------ Records provided ------

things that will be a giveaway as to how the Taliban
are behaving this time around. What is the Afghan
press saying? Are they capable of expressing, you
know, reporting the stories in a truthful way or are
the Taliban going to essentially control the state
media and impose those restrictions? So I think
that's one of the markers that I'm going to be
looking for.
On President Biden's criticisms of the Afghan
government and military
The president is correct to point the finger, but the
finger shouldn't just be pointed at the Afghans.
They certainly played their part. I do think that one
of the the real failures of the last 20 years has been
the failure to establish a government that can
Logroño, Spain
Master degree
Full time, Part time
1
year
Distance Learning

------
------ Records provided ------

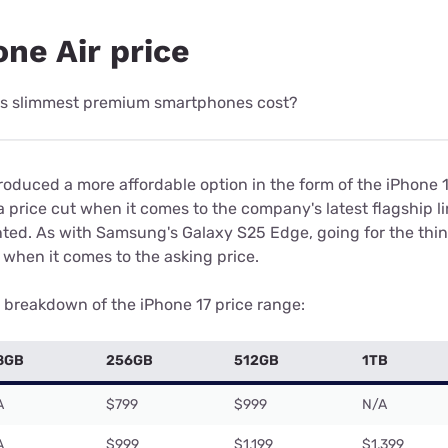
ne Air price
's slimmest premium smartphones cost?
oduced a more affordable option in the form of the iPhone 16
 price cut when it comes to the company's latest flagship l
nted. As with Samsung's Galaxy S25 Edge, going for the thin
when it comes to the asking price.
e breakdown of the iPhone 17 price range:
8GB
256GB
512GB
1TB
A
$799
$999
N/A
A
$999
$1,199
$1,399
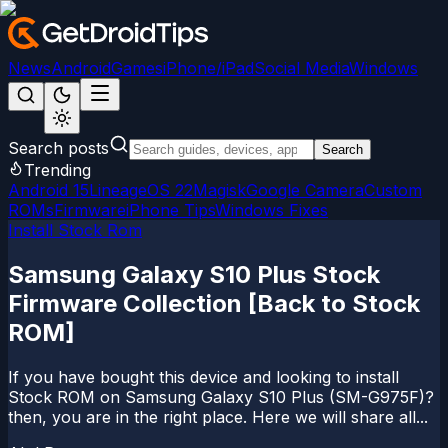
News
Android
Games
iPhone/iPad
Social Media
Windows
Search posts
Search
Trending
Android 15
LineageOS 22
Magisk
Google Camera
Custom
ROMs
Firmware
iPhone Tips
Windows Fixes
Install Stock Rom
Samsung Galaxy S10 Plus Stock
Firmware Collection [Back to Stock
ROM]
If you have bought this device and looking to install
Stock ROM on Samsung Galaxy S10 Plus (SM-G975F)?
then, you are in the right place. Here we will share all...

------

• What is expected:
Beginning at the line with "Social Media" and ending at the line with "then, you are", reproduce each line of the data above exactly, and add no other lines.

• Exercise solution:
Social Media
Windows
Search posts
Search
Trending
Android 15
LineageOS 22
Magisk
Google Camera
Custom
ROMs
Firmware
iPhone Tips
Windows Fixes
Install Stock Rom
Samsung Galaxy S10 Plus Stock
Firmware Collection [Back to Stock
ROM]
If you have bought this device and looking to install
Stock ROM on Samsung Galaxy S10 Plus (SM-G975F)?
then, you are in the right place. Here we will share all...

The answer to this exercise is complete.